On peut d'ores et déjà l'affirmer, il fera mal, très mal au budget public.
Douloureux aussi dans les consciences, car comment faire admettre que des populations clandestines traquées et combattues dans leurs activités délictueuses par les services de l'état soient aujourd'hui en capacité involontaires de grever nos finances publiques?
Comment faire accepter que des garimpeiros puisqu'il faut les nommer, considérés comme des fléaux écologiques, économiques autant que sociaux puissent faire l'objet d'autant d'attention de la part de l'état français?
Comment faire passer que dans un contexte de crise économique autant que sanitaire, des individus qui n'hésitent pas pour certains à faire feu sur des militaires français, finissent par bénéficier d'autant d'égard de la république?

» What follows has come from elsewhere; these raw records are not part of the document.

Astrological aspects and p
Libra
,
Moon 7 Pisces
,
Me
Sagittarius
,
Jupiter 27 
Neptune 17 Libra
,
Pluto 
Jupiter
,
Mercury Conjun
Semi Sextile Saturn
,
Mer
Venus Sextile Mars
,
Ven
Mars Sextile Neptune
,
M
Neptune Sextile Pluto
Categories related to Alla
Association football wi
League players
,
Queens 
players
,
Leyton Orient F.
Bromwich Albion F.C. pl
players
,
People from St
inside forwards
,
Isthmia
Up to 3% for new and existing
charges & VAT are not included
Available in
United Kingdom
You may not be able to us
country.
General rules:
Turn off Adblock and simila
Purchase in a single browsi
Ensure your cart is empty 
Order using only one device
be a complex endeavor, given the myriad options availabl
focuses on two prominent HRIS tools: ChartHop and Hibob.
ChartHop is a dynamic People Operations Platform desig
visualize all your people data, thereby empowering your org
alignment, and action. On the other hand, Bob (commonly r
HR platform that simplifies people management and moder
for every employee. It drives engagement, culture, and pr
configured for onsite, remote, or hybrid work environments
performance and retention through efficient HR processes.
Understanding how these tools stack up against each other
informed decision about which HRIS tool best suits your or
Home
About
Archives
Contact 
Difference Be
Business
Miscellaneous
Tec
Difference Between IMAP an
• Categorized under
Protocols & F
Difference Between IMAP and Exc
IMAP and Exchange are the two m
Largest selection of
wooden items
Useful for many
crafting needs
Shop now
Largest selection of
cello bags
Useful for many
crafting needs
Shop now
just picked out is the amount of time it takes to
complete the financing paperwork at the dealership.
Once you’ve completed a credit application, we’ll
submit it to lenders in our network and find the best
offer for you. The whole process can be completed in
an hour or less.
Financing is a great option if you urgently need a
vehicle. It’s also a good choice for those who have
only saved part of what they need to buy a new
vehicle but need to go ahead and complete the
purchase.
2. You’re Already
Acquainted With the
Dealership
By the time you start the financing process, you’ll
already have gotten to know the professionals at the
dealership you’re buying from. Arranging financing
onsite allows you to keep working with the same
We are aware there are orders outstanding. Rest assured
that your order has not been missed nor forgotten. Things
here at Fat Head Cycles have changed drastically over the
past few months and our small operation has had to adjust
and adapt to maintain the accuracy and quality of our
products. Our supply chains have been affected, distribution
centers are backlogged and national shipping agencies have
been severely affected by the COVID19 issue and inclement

Le mal mystérieux de Dorlin et d'Eau Claire doit-être identifié pour être jugulé nous répondra t-on. Réponse qui au fil des jours s'avérera insuffisante tant les interrogations se feront précises autour du traitement du drame sanitaire qui sans nul doute dépassera nos frontières. Une nouvelle polémique transfrontalière qui pourrait réveiller les vieux réflexes ethnocentriques quand ils ne seront pas entre guillemets "brasilophobes".